### Pictures with lens parameters
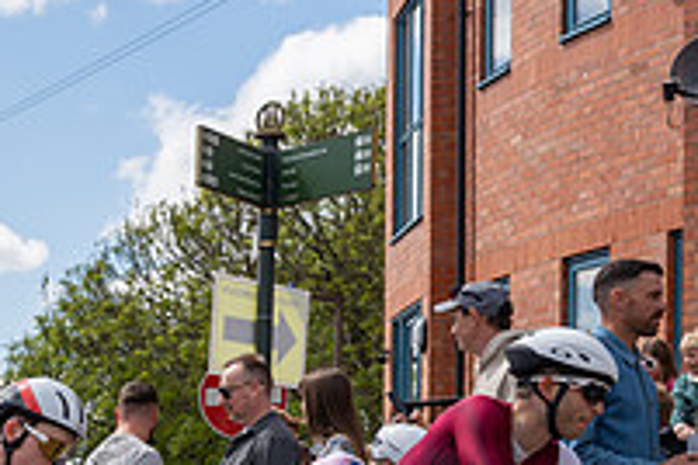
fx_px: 2074
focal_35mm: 107
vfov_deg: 12.6
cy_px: 522
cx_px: -174
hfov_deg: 18.0
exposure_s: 1/1000
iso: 160
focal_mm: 37
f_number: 5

### Problem requirements
All of the entries need to be copied exactly, minus any pictures.

### Answer area
fx_px: 2074
focal_35mm: 107
vfov_deg: 12.6
cy_px: 522
cx_px: -174
hfov_deg: 18.0
exposure_s: 1/1000
iso: 160
focal_mm: 37
f_number: 5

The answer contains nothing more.